Page images and extracted text
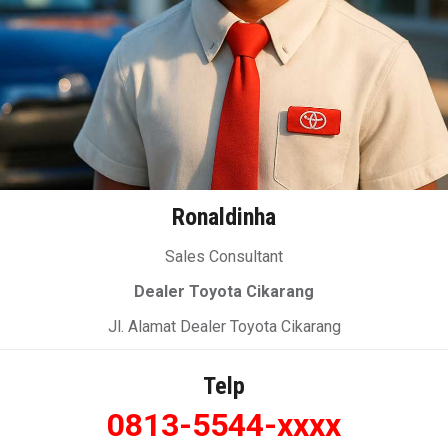
Ronaldinha
Sales Consultant
Dealer Toyota Cikarang
Jl. Alamat Dealer Toyota Cikarang
Telp
0813-5544-xxxx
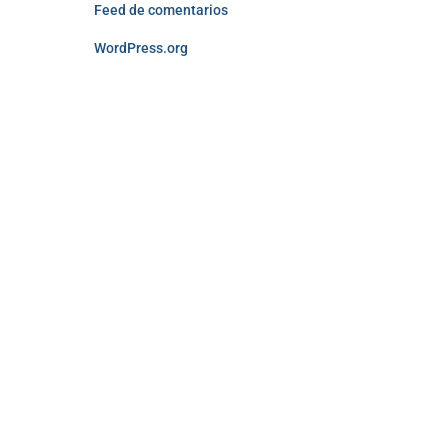
Feed de comentarios
WordPress.org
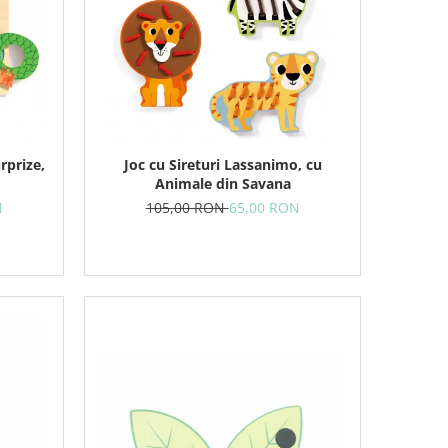
rprize,
Joc cu Sireturi Lassanimo, cu
Animale din Savana
N
105,00 RON
65,00 RON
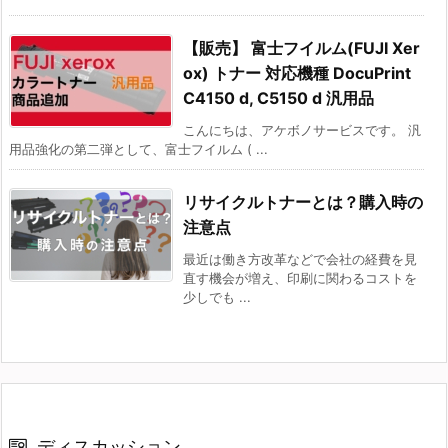
【販売】 富士フイルム(FUJI Xer
ox) トナー 対応機種 DocuPrint
C4150 d, C5150 d 汎用品
こんにちは、アケボノサービスです。 汎
用品強化の第二弾として、富士フイルム ( ...
リサイクルトナーとは？購入時の
注意点
最近は働き方改革などで会社の経費を見
直す機会が増え、印刷に関わるコストを
少しでも ...
ディスカッション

### ASSIGNMENT
Pick out every line of the data above that contains the string "富士フイルム", matching case exactly.

### COMPLETED EXERCISE
【販売】 富士フイルム(FUJI Xer
用品強化の第二弾として、富士フイルム ( ...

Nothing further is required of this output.